• Work request 1:
Can you lay out the listing as a numbered list, from the line containing "After each image, state" through the end of the listing, leaving out blank lines and the pictures?

• Excerpt to read:

Caldwell and his wife, Ruth, were married September 2, 1934, in Toledo, Ohio, in a ceremony performed by Ruth's father, the Reverend B. T. Burnworth. Their son, Stanley Russell Caldwell, was born in Wooster, Ohio, where Caldwell was teaching in the high school before the family moved to southern California. Their daughter, Ruth, taught for many years at Luther College (Decorah, Iowa).

== Education ==

Caldwell received a Bachelor of Arts degree from Hiram College (OH) in 1927. While at Hiram, he was involved in the Delphic Literary Society, Pi Kappa Delta Debate Society, and the Men's Self-Government Society. He taught at Wooster (OH) High School from 1930 to 1944. Caldwell received his Master of Arts and Ph.D. degrees in history from the University of Southern California (USC) in 1933 and 1948, respectively. His master's thesis was titled An Historical Study of Saint Bernard of Clairvaux as Persecutor of Abelard; his doctoral dissertation was on The Influence of the Federal Bar Upon the Interpretation of the Constitution Under John Marshall.

== Academic career ==

Caldwell joined the USC faculty in 1945 as a member of the Department of History specializing in Early American History, American Intellectual-Cultural History, and European-American Relations. In 1946, he also became Chair of the Department of General Studies in American Civilization and Institutions.

His honorary and professional organization memberships included: The American Historical Society; the Mississippi Valley Historical Association; Phi Kappa Phi (all-university national scholarship society); Phi Alpha Theta (national history honor society); Pi Kappa Delta (national speech and debate honor society); Tau Kappa Alpha (national honor society in journalism and mass communications); and the American Association of University Professors (AAUP).

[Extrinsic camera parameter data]
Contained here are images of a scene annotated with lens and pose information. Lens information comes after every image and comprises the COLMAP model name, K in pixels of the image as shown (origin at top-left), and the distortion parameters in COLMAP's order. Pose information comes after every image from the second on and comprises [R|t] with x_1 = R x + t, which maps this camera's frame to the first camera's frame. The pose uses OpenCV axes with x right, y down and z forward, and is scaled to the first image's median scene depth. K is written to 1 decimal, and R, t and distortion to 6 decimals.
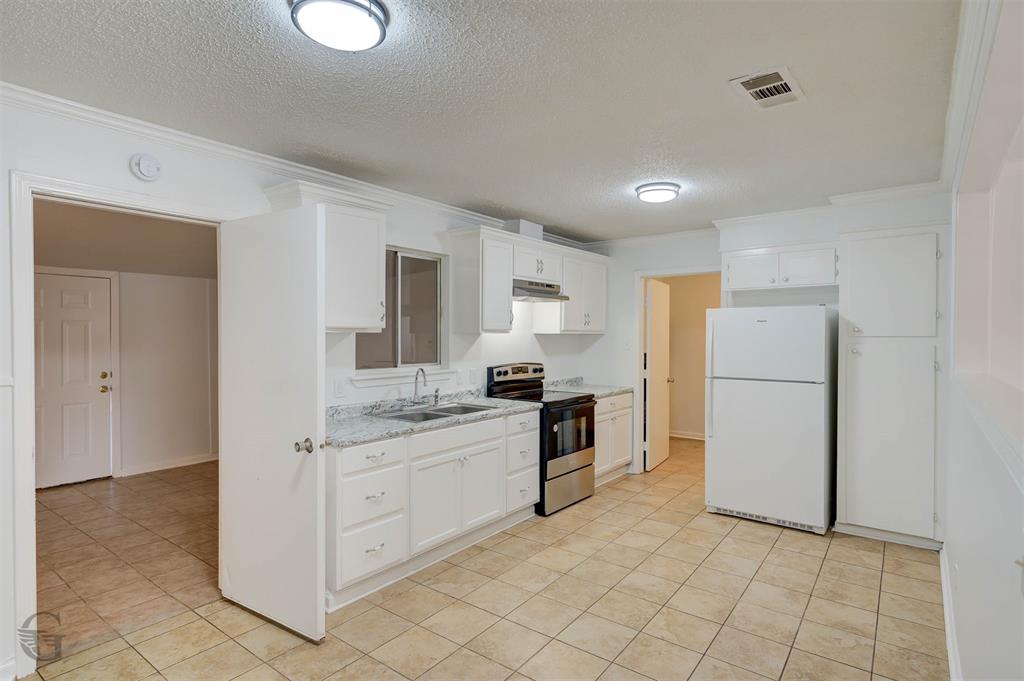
lens RADIAL K [[528.4, 0, 512.0], [0, 528.4, 340.5], [0, 0, 1]] dist [0.027388, -0.000298]
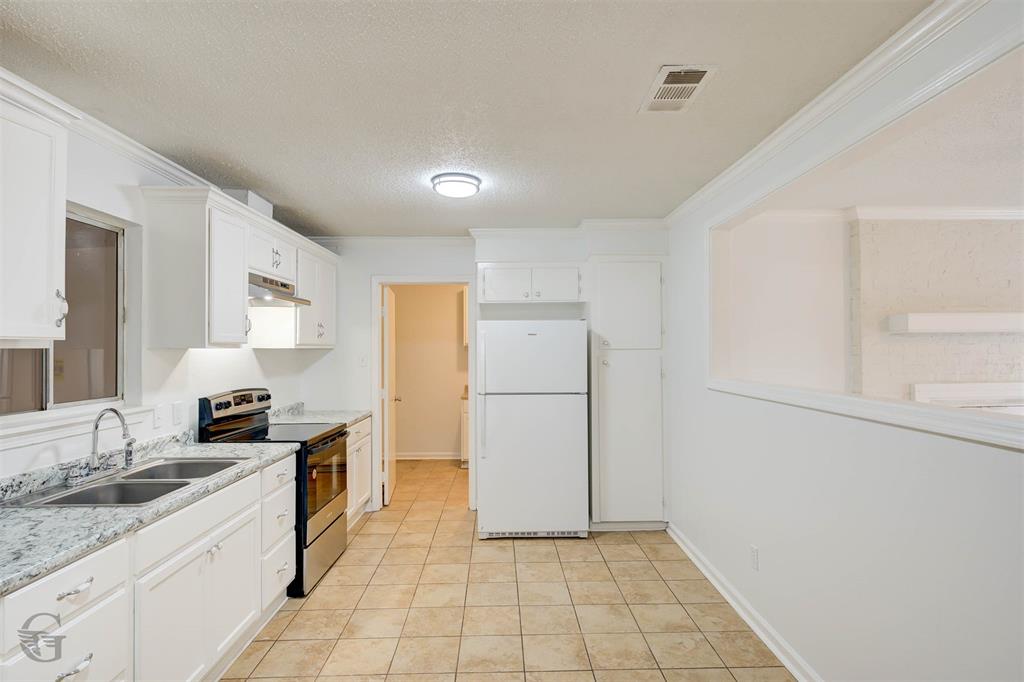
lens RADIAL K [[539.4, 0, 512.0], [0, 539.4, 341.0], [0, 0, 1]] dist [0.021676, -0.000490]
pose [[0.787557, 0.002032, 0.616239, -0.175629], [0.013454, 0.999700, -0.020490, -0.003770], [-0.616095, 0.024428, 0.787293, 0.220408]]
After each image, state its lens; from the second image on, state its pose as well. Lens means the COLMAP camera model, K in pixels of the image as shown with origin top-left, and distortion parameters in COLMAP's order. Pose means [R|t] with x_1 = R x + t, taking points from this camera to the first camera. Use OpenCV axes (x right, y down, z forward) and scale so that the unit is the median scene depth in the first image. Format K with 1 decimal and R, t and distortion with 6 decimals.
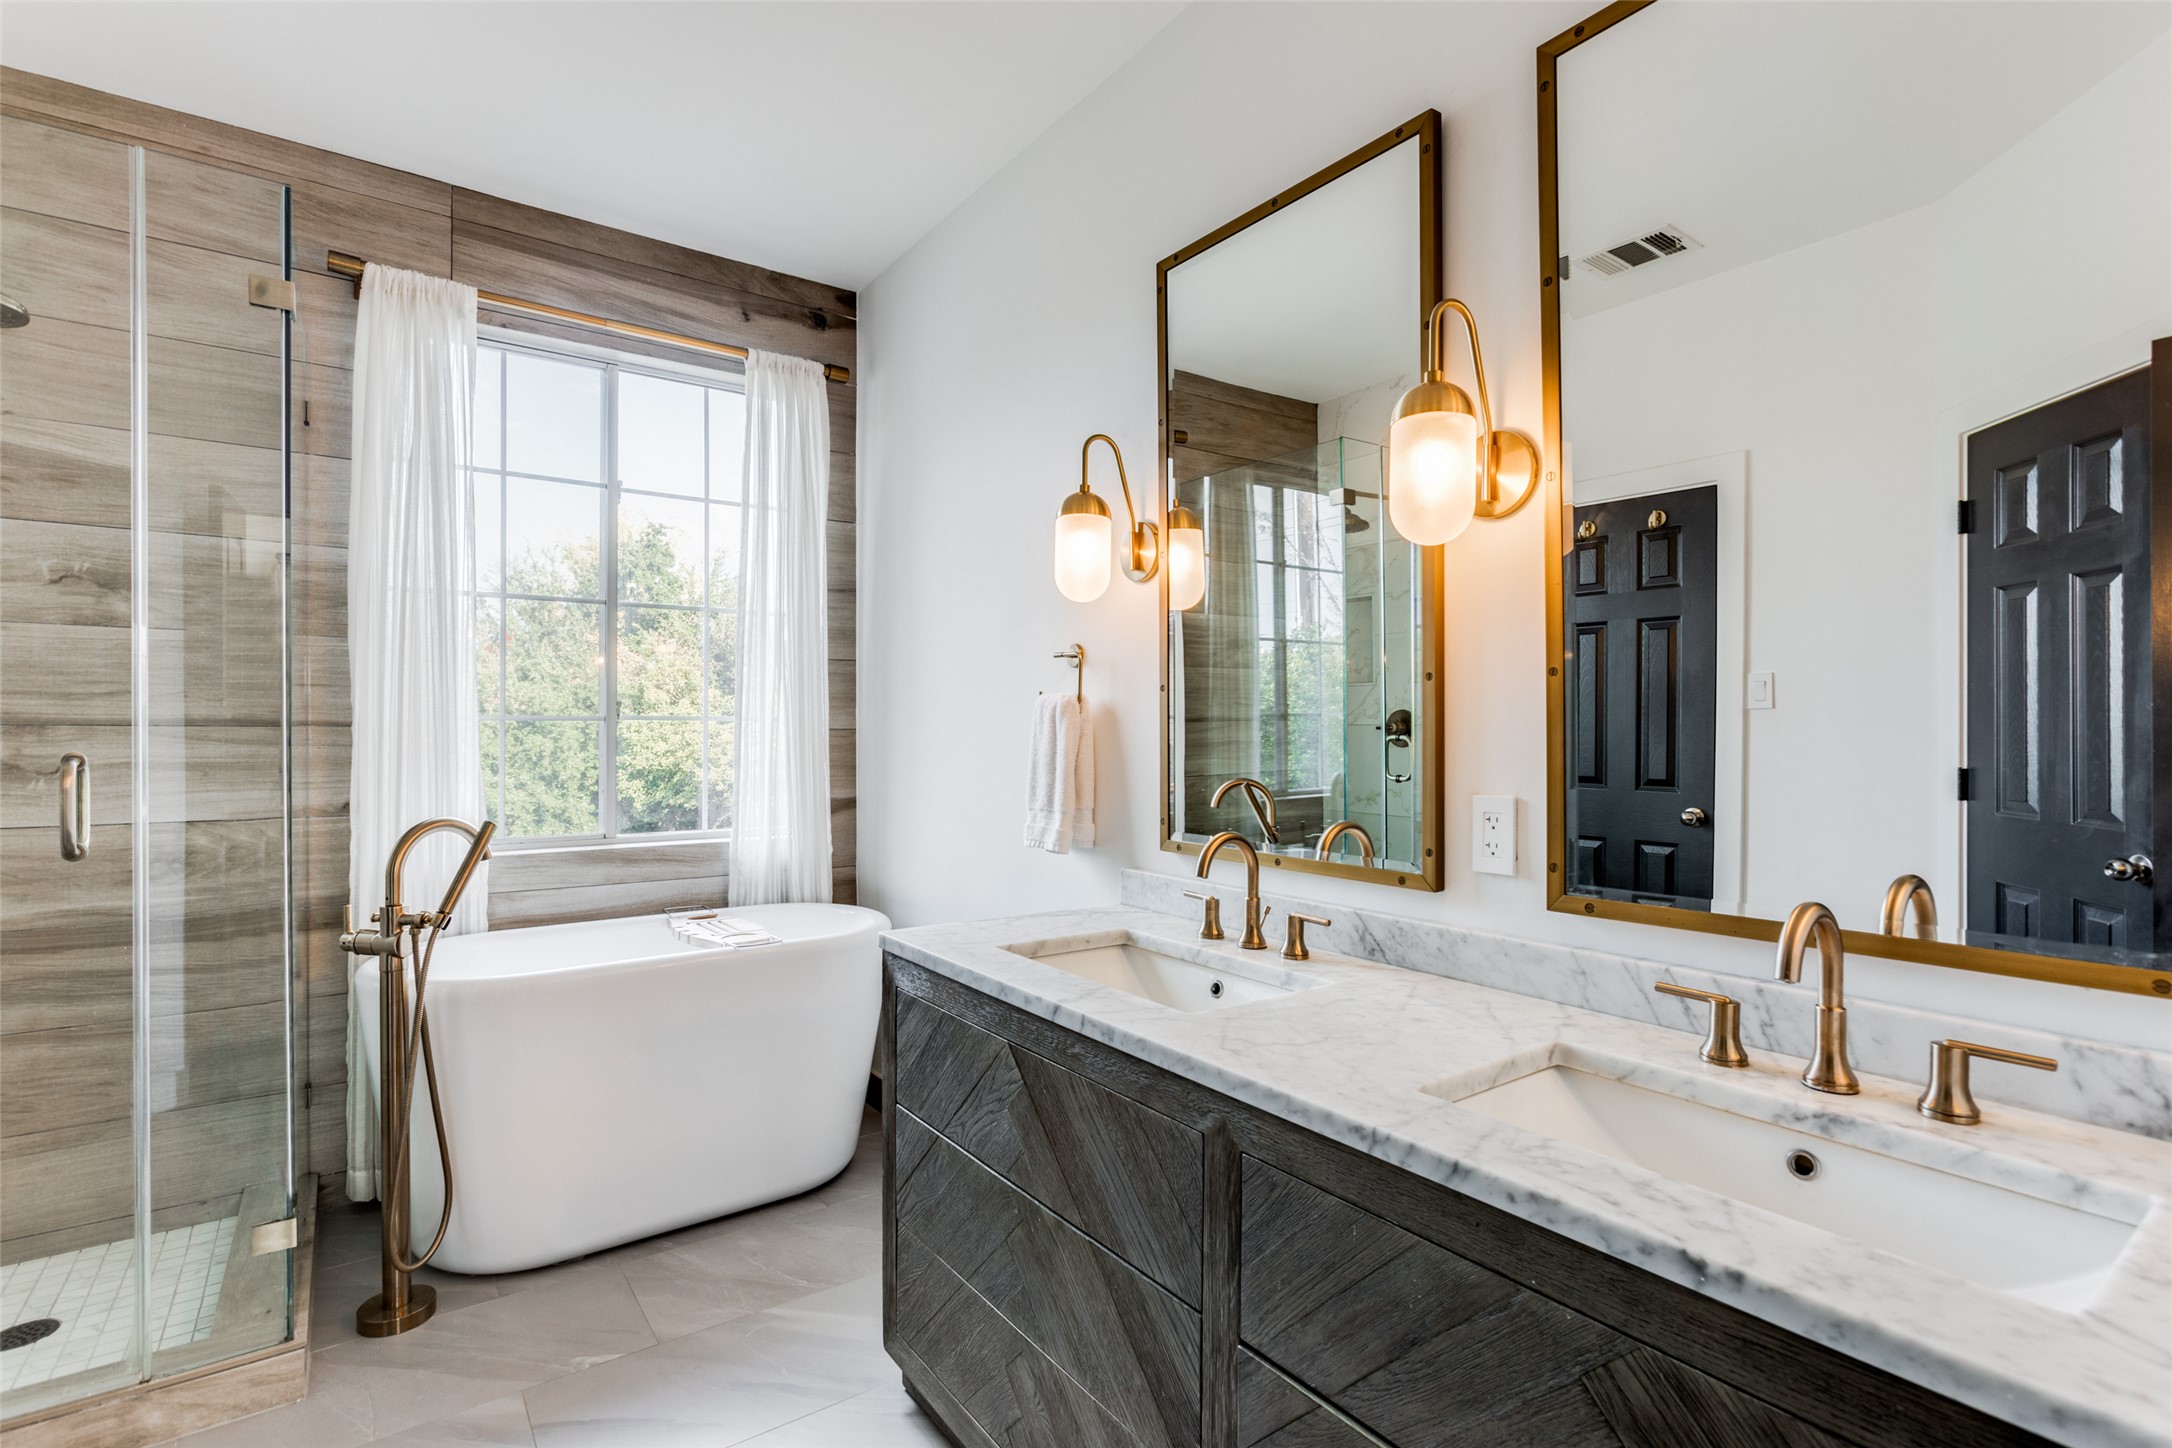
lens RADIAL K [[992.5, 0, 1076.1], [0, 992.5, 729.6], [0, 0, 1]] dist [-0.016733, 0.000550]
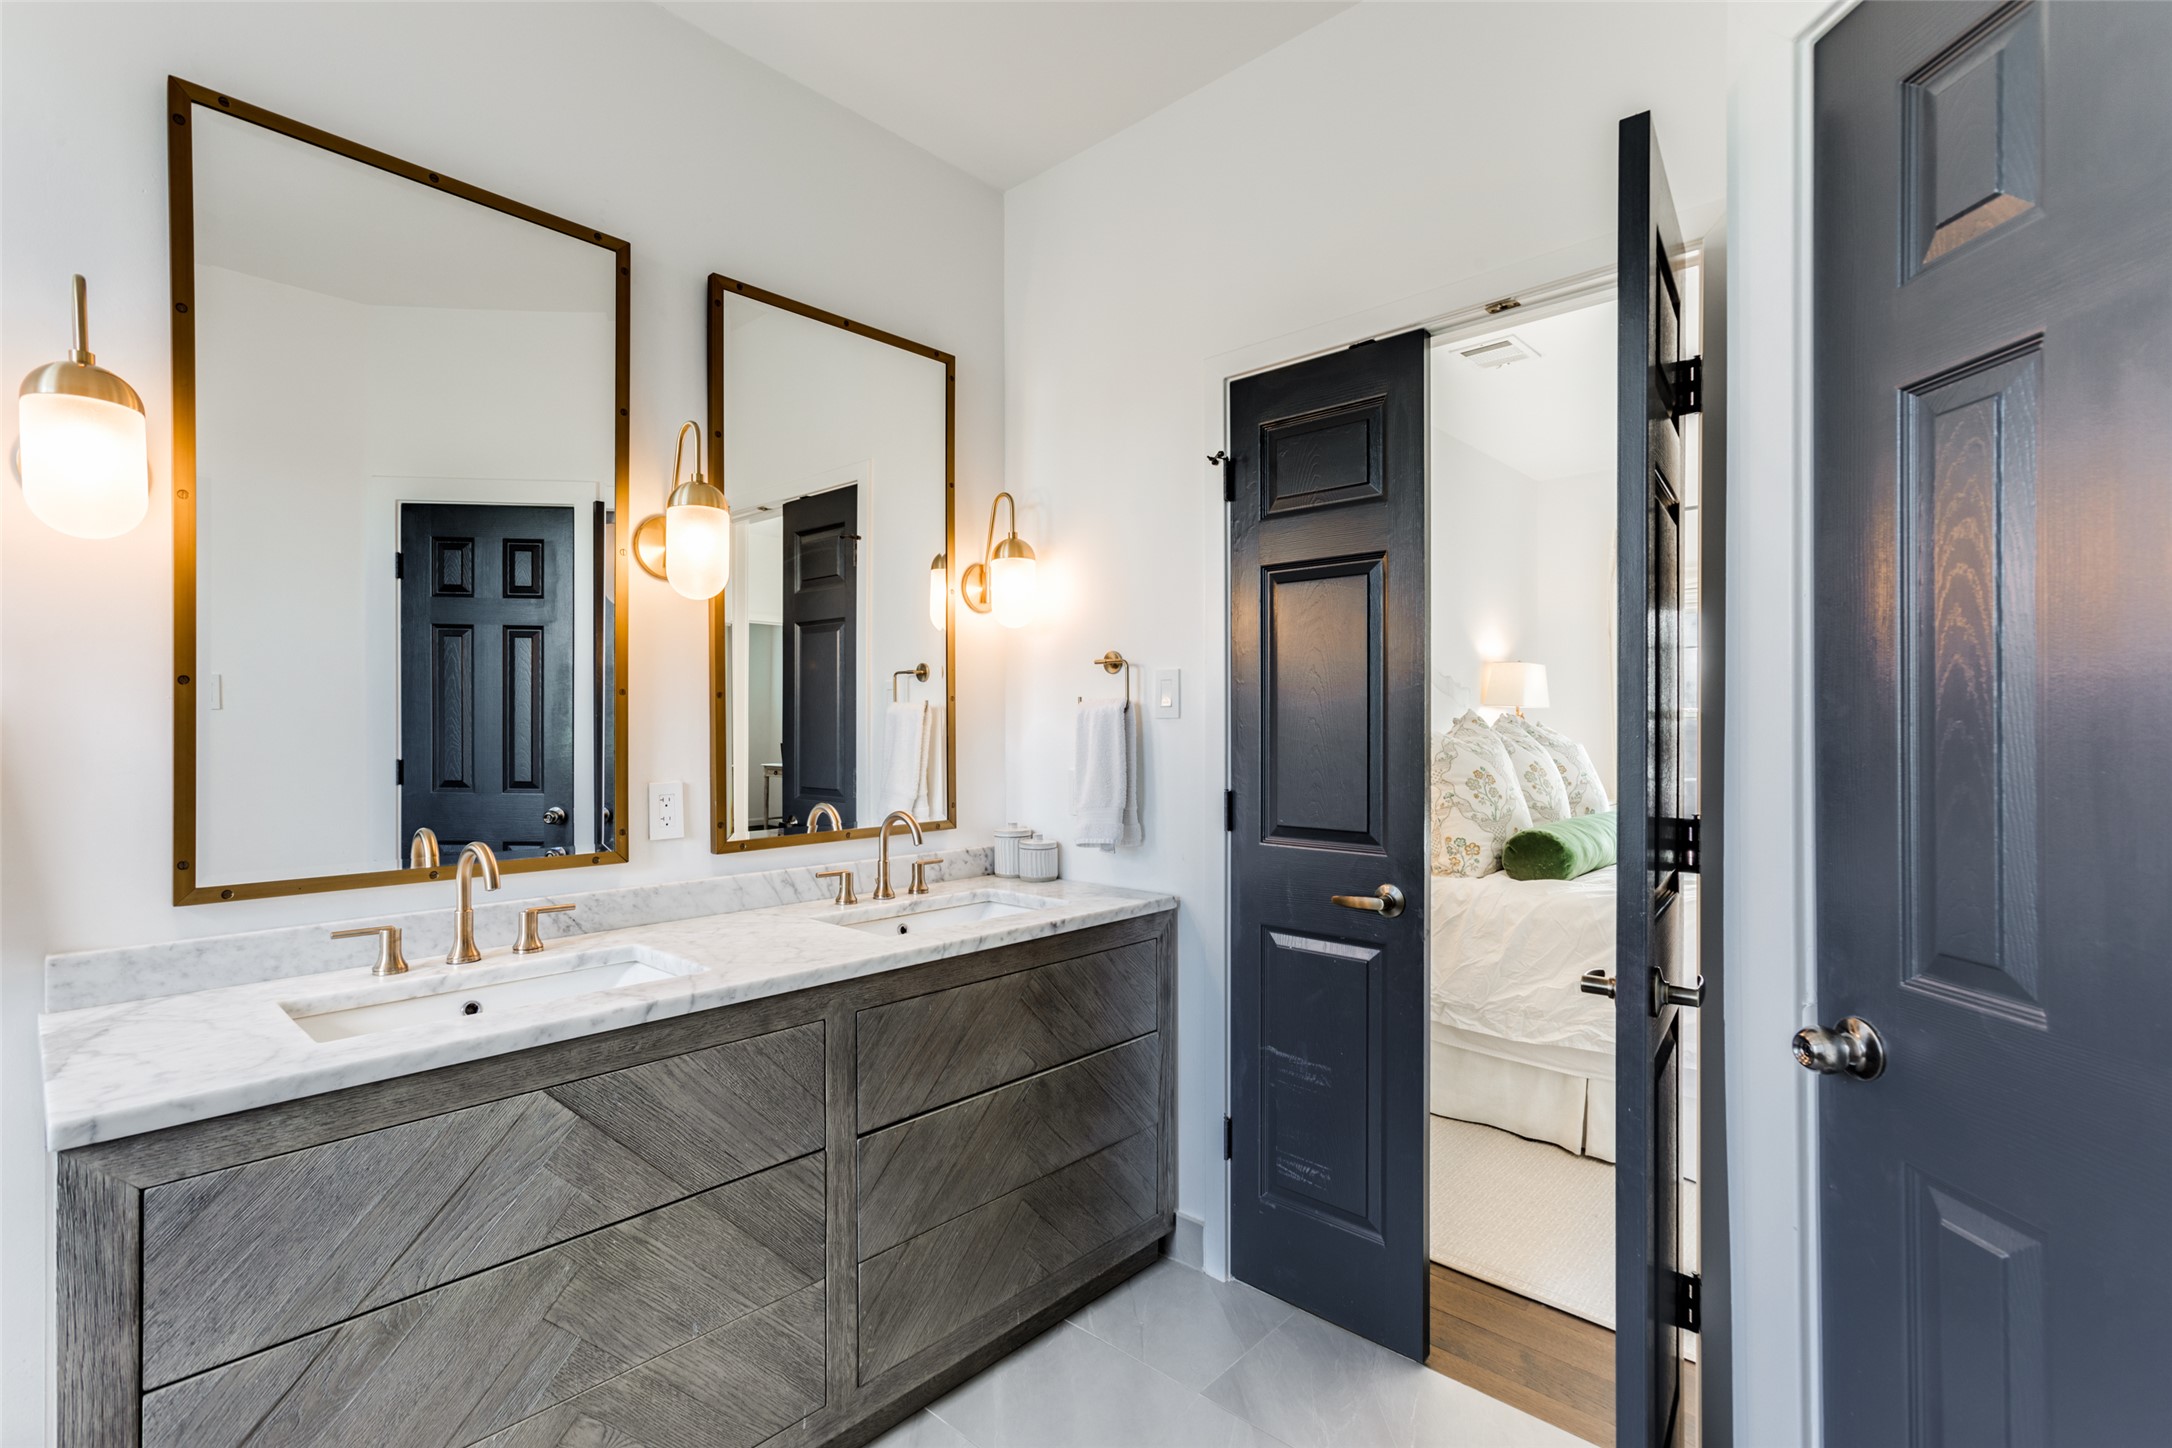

• Work request 2:
Can you transcribe the Caldwell biography from "Caldwell received a" up to and including "Under John Marshall."?

• Exercise solution 1:
1. After each image, state its lens; from the second image on, state its pose as well. Lens means the COLMAP camera model, K in pixels of the image as shown with origin top-left, and distortion parameters in COLMAP's order. Pose means [R|t] with x_1 = R x + t, taking points from this camera to the first camera. Use OpenCV axes (x right, y down, z forward) and scale so that the unit is the median scene depth in the first image. Format K with 1 decimal and R, t and distortion with 6 decimals.
2. lens RADIAL K [[992.5, 0, 1076.1], [0, 992.5, 729.6], [0, 0, 1]] dist [-0.016733, 0.000550]

• Exercise solution 2:
Caldwell received a Bachelor of Arts degree from Hiram College (OH) in 1927. While at Hiram, he was involved in the Delphic Literary Society, Pi Kappa Delta Debate Society, and the Men's Self-Government Society. He taught at Wooster (OH) High School from 1930 to 1944. Caldwell received his Master of Arts and Ph.D. degrees in history from the University of Southern California (USC) in 1933 and 1948, respectively. His master's thesis was titled An Historical Study of Saint Bernard of Clairvaux as Persecutor of Abelard; his doctoral dissertation was on The Influence of the Federal Bar Upon the Interpretation of the Constitution Under John Marshall.